Your answer must be an exact copy of the data, without any pictures.

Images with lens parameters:
----------------------------------------
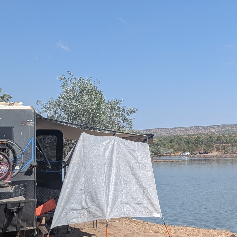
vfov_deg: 24.1
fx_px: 550
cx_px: 205
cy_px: 70
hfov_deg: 23.8
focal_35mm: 71
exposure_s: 1/1825
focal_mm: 4.53
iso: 31
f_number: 1.7
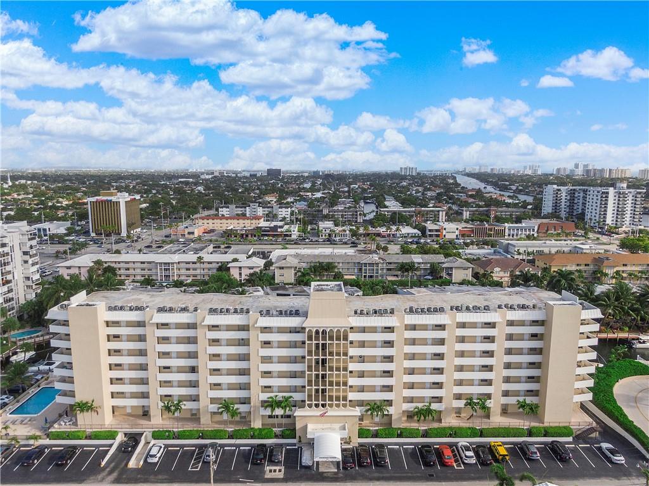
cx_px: 324
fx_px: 450
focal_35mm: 24
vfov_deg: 56.8
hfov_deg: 71.6
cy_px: 243
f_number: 2.8
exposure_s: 1/1600
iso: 100
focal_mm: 4.39
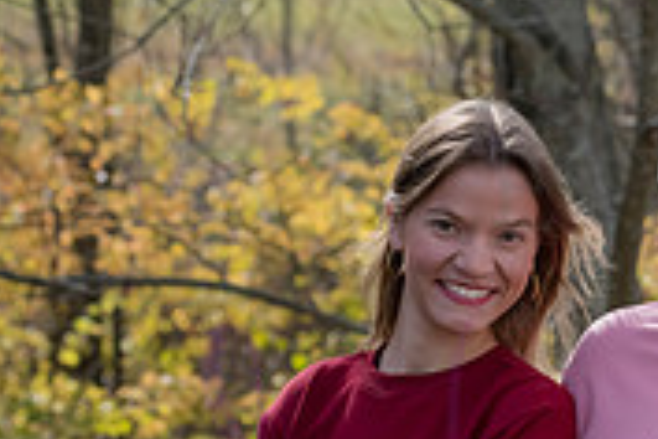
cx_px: 829
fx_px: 5519
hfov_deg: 6.8
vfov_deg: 4.5
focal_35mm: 302
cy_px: 370
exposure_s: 1/800
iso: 400
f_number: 6.3
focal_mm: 92
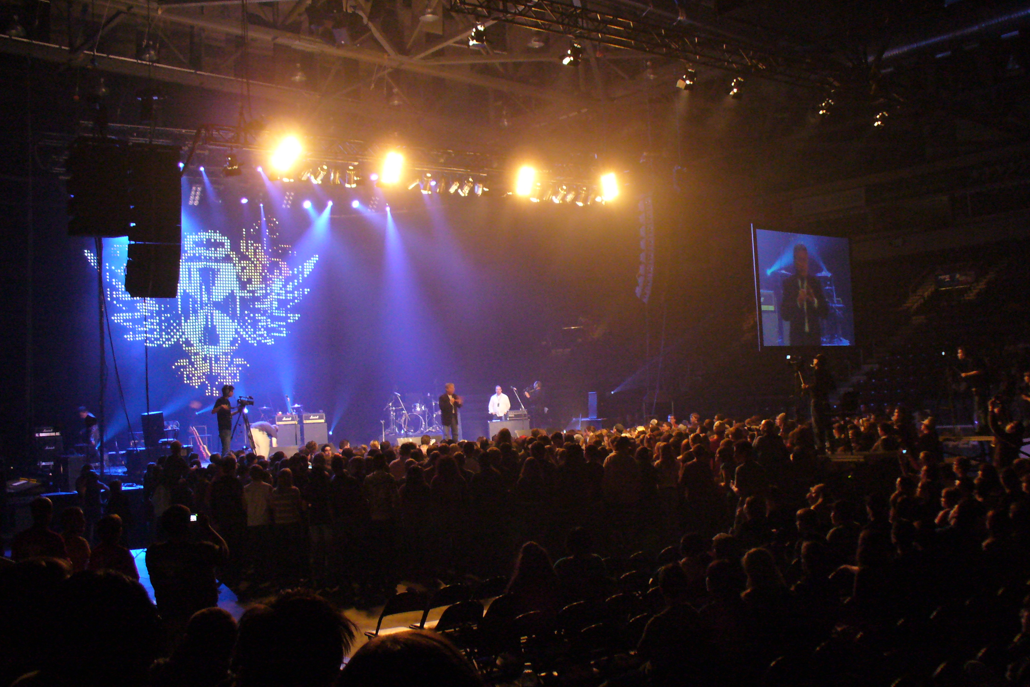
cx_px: 519
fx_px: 1116
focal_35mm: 39
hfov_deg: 49.6
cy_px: 357
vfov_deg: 34.2
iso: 200
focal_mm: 6.1
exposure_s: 1/8
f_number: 2.8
----------------------------------------
■ Task response:
vfov_deg: 24.1
fx_px: 550
cx_px: 205
cy_px: 70
hfov_deg: 23.8
focal_35mm: 71
exposure_s: 1/1825
focal_mm: 4.53
iso: 31
f_number: 1.7
cx_px: 324
fx_px: 450
focal_35mm: 24
vfov_deg: 56.8
hfov_deg: 71.6
cy_px: 243
f_number: 2.8
exposure_s: 1/1600
iso: 100
focal_mm: 4.39
cx_px: 829
fx_px: 5519
hfov_deg: 6.8
vfov_deg: 4.5
focal_35mm: 302
cy_px: 370
exposure_s: 1/800
iso: 400
f_number: 6.3
focal_mm: 92
cx_px: 519
fx_px: 1116
focal_35mm: 39
hfov_deg: 49.6
cy_px: 357
vfov_deg: 34.2
iso: 200
focal_mm: 6.1
exposure_s: 1/8
f_number: 2.8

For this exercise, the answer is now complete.